**Fragmento para leer**
___
Las realizaciones principales de la República (reforma agraria, separación de la Iglesia y el Estado, ley de divorcio, autonomía de Cataluña, disminución de la oficialidad en el ejército, etcétera), suscitaron, como es normal, gran oposición.
También fue rudamente combatida la fundación de millares de escuelas y de un centenar de establecimientos de segunda enseñanza, porque la instrucción era neutra en lo religioso.
El Parlamento y los gobiernos que emprendieron esa obra no se sorprendían porque hubiese contra ellos una fuerte oposición.
Salidos del sufragio universal, persuadidos de que la política de un país civilizado debe hacerse con razones y con votos, merced al libre juego de las opiniones, triunfante hoy una, mañana otra, creyeron siempre que el mejor servicio que podían prestar a su país era el de habituarlo al funcionamiento normal de la democracia.
Una gran porción del partido socialista, en sus representaciones más altas, coincidía en eso con los republicanos. Las mejores cabezas del socialismo, imbuidas de espíritu humanístico y liberal, querían continuar la tradición democrática de su partido. Esta disposición era medianamente comprendida por sus masas. En el partido mismo llegó a formarse un núcleo extremista, cuya consigna fue: Los proletarios no pueden esperar nada de la República.
Por su parte, las extremas derechas hacían propaganda demagógica, y prestaban a los métodos democráticos una adhesión condicional. Se resistían también a reconocer el régimen republicano, pero aspiraban a gobernarlo, como en efecto lo gobernaron desde 1934.
El carácter español convirtió en una tempestad de pasiones violentísima lo que, en sus propios términos, era un problema político no tan nuevo que no se hubiese visto ya en otras partes, ni tan difícil que no pudiera ser dominado.
Lo que debió ser una evolución normal, marcada por avances y retrocesos, se convirtió desde 1934, con dolor y estupor de los republicanos y de aquella porción del socialismo a que he aludido antes, en una carrera ciega hacia la catástrofe.
___
Registros de anotación de coordenadas:
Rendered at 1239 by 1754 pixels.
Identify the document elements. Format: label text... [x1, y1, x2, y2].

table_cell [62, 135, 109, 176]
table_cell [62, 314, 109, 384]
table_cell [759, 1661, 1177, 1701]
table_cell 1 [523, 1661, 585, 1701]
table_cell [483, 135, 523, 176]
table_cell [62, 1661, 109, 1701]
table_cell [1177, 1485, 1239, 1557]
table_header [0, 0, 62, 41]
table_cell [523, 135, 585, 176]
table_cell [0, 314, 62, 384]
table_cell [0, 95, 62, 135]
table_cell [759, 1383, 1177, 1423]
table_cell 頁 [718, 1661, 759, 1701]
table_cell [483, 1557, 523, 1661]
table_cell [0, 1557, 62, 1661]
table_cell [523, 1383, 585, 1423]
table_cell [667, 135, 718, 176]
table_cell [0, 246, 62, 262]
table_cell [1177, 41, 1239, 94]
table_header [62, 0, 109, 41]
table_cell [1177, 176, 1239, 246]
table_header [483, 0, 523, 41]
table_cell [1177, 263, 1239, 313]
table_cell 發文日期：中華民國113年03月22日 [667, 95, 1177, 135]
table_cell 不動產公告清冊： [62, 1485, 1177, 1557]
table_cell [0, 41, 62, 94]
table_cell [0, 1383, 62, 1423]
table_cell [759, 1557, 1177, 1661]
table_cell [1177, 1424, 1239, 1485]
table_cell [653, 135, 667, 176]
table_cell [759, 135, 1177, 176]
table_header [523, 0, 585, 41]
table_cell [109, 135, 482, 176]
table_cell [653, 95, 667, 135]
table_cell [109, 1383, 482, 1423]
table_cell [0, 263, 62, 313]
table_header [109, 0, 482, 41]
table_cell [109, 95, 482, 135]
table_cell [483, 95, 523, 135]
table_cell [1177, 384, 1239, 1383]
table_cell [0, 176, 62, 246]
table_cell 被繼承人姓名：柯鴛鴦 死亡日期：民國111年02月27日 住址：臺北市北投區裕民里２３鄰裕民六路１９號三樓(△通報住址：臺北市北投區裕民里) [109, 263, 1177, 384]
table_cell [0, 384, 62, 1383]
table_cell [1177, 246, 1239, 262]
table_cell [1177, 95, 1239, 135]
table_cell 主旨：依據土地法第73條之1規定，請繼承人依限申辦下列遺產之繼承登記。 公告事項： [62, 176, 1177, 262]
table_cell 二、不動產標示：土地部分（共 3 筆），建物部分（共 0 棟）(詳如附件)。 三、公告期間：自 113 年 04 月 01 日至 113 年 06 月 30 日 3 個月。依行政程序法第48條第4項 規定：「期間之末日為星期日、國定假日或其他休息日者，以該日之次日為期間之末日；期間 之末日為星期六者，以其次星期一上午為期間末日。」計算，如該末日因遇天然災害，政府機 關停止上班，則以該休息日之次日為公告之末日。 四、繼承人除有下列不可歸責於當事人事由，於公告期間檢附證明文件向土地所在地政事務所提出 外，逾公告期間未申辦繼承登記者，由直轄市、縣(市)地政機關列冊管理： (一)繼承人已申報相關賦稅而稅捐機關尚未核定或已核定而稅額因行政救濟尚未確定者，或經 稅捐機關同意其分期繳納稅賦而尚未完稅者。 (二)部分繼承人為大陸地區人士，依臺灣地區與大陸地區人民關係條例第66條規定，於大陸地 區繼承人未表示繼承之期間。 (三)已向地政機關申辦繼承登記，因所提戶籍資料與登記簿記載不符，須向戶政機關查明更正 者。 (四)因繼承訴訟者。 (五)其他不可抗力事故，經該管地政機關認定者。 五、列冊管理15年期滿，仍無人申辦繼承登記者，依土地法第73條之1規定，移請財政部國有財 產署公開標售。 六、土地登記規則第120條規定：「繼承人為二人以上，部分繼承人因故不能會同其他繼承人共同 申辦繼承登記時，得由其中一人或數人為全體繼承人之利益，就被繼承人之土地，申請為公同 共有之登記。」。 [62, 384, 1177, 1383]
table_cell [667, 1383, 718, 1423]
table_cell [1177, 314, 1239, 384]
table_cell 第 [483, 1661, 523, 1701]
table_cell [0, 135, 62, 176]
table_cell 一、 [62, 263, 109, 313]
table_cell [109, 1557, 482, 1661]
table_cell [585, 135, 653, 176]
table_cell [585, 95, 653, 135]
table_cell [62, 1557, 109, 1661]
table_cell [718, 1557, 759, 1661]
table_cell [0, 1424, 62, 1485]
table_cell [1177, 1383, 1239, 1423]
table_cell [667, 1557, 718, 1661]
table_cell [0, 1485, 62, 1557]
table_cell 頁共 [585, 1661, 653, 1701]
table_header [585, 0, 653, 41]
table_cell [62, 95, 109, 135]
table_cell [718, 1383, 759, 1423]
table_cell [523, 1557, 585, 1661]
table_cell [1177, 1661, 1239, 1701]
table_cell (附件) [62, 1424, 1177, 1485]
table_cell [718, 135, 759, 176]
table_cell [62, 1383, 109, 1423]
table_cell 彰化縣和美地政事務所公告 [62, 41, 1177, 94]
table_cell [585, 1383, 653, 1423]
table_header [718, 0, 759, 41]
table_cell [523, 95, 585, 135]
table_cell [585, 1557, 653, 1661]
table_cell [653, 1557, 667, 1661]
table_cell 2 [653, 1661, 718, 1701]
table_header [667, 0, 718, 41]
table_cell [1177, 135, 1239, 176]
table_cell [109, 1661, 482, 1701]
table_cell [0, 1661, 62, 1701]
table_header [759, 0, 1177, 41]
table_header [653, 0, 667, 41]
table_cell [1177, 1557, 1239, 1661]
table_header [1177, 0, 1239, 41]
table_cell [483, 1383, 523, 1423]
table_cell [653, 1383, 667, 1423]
___
**Objetivo A**
Según el fragmento sobre la República, ¿desde qué año gobernaron el régimen las extremas derechas?
**Objetivo B**
Imprime el tramo del fragmento sobre la República que va desde "El Parlamento y" hasta "de la democracia.".

**Respuesta escrita A**
Desde 1934.

**Respuesta escrita B**
El Parlamento y los gobiernos que emprendieron esa obra no se sorprendían porque hubiese contra ellos una fuerte oposición.
Salidos del sufragio universal, persuadidos de que la política de un país civilizado debe hacerse con razones y con votos, merced al libre juego de las opiniones, triunfante hoy una, mañana otra, creyeron siempre que el mejor servicio que podían prestar a su país era el de habituarlo al funcionamiento normal de la democracia.